§ REQUIRED ACTION
Where an entry holds an image, leave the image out; otherwise reproduce the entry exactly.

§ INPUT MATERIAL
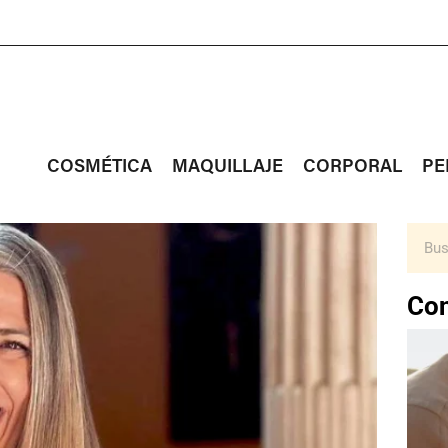
COSMÉTICA
MAQUILLAJE
CORPORAL
PE
Con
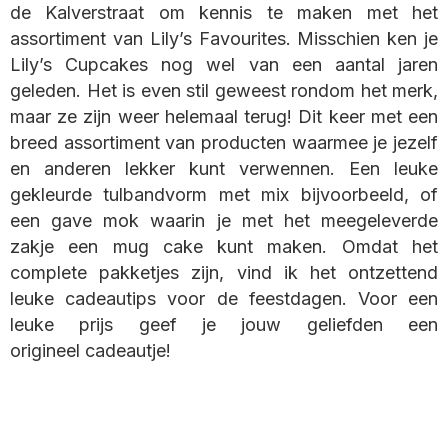
de Kalverstraat om kennis te maken met het
assortiment van Lily’s Favourites. Misschien ken je
Lily’s Cupcakes nog wel van een aantal jaren
geleden. Het is even stil geweest rondom het merk,
maar ze zijn weer helemaal terug! Dit keer met een
breed assortiment van producten waarmee je jezelf
en anderen lekker kunt verwennen. Een leuke
gekleurde tulbandvorm met mix bijvoorbeeld, of
een gave mok waarin je met het meegeleverde
zakje een mug cake kunt maken. Omdat het
complete pakketjes zijn, vind ik het ontzettend
leuke cadeautips voor de feestdagen. Voor een
leuke prijs geef je jouw geliefden een
origineel cadeautje!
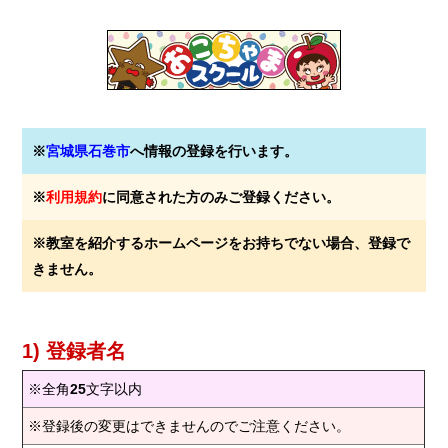
※
宮城県石巻市
へ情報の登録を行います。
※
利用規約
に同意された方のみご登録ください。
※教室を紹介するホームページをお持ちでない場合、登録で
きません。
1) 登録者名
※全角
25
文字以内
※登録後の変更はできませんのでご注意ください。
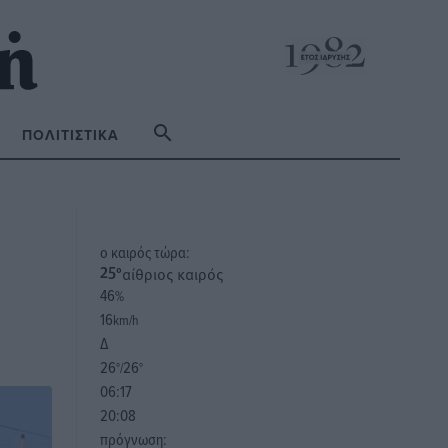
ΠΟΛΙΤΙΣΤΙΚΆ
o καιρός τώρα:
αίθριος καιρός
25
°
46
%
16
km/h
Δ
26
26
°/
°
06:17
20:08
πρόγνωση:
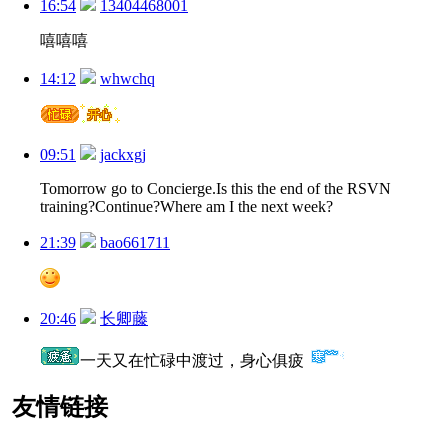
16:54
13404468001
嘻嘻嘻
14:12
whwchq
09:51
jackxgj
Tomorrow go to Concierge.Is this the end of the RSVN
training?Continue?Where am I the next week?
21:39
bao661711
20:46
长卿藤
一天又在忙碌中渡过，身心俱疲
友情链接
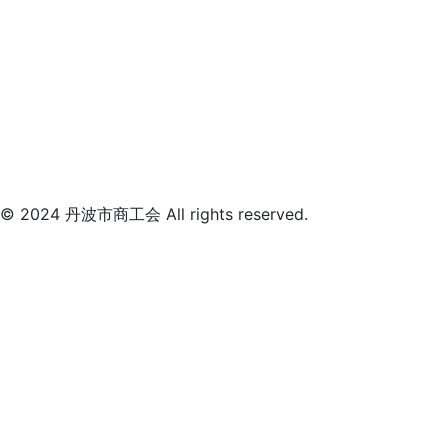
© 2024 丹波市商工会 All rights reserved.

§ RESPONSE
COSMÉTICA
MAQUILLAJE
CORPORAL
PE
Con
de Kalverstraat om kennis te maken met het
assortiment van Lily’s Favourites. Misschien ken je
Lily’s Cupcakes nog wel van een aantal jaren
geleden. Het is even stil geweest rondom het merk,
maar ze zijn weer helemaal terug! Dit keer met een
breed assortiment van producten waarmee je jezelf
en anderen lekker kunt verwennen. Een leuke
gekleurde tulbandvorm met mix bijvoorbeeld, of
een gave mok waarin je met het meegeleverde
zakje een mug cake kunt maken. Omdat het
complete pakketjes zijn, vind ik het ontzettend
leuke cadeautips voor de feestdagen. Voor een
leuke prijs geef je jouw geliefden een
origineel cadeautje!
※
宮城県石巻市
へ情報の登録を行います。
※
利用規約
に同意された方のみご登録ください。
※教室を紹介するホームページをお持ちでない場合、登録で
きません。
1) 登録者名
※全角
25
文字以内
※登録後の変更はできませんのでご注意ください。
ΠΟΛΙΤΙΣΤΙΚΆ
o καιρός τώρα:
αίθριος καιρός
25
°
46
%
16
km/h
Δ
26
26
°/
°
06:17
20:08
πρόγνωση:
16:54
13404468001
嘻嘻嘻
14:12
whwchq
09:51
jackxgj
Tomorrow go to Concierge.Is this the end of the RSVN
training?Continue?Where am I the next week?
21:39
bao661711
20:46
长卿藤
一天又在忙碌中渡过，身心俱疲
友情链接
© 2024 丹波市商工会 All rights reserved.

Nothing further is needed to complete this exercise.